Put Yourself in Their Shoes

'Whenever you're providing feedback, it's helpful to take a moment and put yourself in the position of your employee. Take what you know about them and use that information to shape your feedback. What are their career goals? Where did they start out, and has there been growth? If someone is in the middle of changing careers, for example, and they're learning a lot of new skills on the job, you should commend them for their perseverance and note the things they've accomplished. They're likely very eager for constructive feedback, since they know they're new to the industry. If someone is a veteran in the industry, you might need to take a more tactful approach and offer specific details.
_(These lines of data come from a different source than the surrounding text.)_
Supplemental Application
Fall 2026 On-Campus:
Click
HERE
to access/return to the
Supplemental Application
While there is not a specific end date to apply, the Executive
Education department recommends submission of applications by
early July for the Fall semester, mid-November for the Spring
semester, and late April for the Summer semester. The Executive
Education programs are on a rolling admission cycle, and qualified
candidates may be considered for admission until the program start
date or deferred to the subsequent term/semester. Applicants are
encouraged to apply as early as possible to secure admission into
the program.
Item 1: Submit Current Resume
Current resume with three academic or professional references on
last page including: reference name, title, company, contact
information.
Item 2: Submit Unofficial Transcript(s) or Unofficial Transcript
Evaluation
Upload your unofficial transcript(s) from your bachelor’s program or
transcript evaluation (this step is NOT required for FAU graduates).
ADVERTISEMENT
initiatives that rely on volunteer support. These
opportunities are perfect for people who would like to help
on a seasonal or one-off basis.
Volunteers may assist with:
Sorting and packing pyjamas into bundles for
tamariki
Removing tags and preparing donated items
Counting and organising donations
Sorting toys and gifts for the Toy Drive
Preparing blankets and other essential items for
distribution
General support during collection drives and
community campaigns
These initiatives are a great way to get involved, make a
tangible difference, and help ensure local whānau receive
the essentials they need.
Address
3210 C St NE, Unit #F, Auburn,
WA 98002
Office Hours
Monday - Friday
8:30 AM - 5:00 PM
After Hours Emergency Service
Having a sense of where they're coming from will make your feedback more meaningful.' - Rabah Rahil, CMO at Triple Whale

Hold Regular One-On-Ones

'In general, feedback is more effective when it's more frequent. Annual employee reviews can be helpful, but it's more meaningful to your employees if they get regular feedback and encouragement. Don't wait until the end of the year to let someone know they've handled an account particularly well, and similarly, don't let issues fester until they've reached a breaking point. Holding monthly or quarterly meetings will give you both an opportunity to discuss what's going well, and what areas could use more attention.' - Rachel Blank, Founder and CEO of Allara

Encourage Feedback For Yourself

'Feedback is a two-way street, and it's important to encourage your team to give you feedback as well. If they're facing bottlenecks or dealing with issues that you can help resolve, encourage them to share these issues with you. The best leaders work collaboratively with their team and are eager to find solutions that work for everyone. By fostering a healthy workplace where people feel comfortable speaking openly, you'll be a more effective leader and you'll build a stronger team.' - Matt Woods, Co-Founder and CEO of SOLD.com

Follow Up With Next Steps

'Make sure you end the conversation by outlining next steps and devising a strategy for following up. Maybe you'll plan to meet again in a few weeks to discuss progress and identify any other issues that may have come up. By outlining next steps, you'll let your employee know you're invested in the success of the team, and they will have a clear understanding of your expectations. It will also help them feel supported, while having clear guidelines to move forward with.' - Bradley Hall, CEO of SONU Sleep

Adopt a Coach's Mindset

'Be authentic when you engage in coaching. Leverage your own experience to offer perspective. Set the stage for an open dialogue by talking about your own setbacks and challenges along with those weathered by successful company leaders. This signals the vibe that employees are not in trouble; instead, they are learning. While you want to set a welcoming tone, you don't want to monopolize the conversation. While sharing your own experiences is a good tactic for making employees feel comfortable, don't assume that what worked for you will work for everyone. Remember: your role here is to listen, not to dominate.' - Tammy Perkins, Chief People Officer of PMI Worldwide

Keep It Private

'Don't criticize publicly-ever. For some, even praise is better delivered in a private meeting. Some people simply don't like being the center of attention. You can also consider offering employee feedback in the form of a written response. This can give you time to reflect and offer a more thoughtful answer. Feedback isn't just uncomfortable for the receiver, it can be uncomfortable for the giver as well. By moving the location to a more informal area, you can help to alleviate some of the underlying pressure.' - David Hassell, CEO of 15Five

A strong team is one that operates with open and clear communication. Providing meaningful feedback to your team is critical if you want to work together effectively. Employees expect to receive feedback from their managers, so make sure you are delivering a thoughtful and actionable message.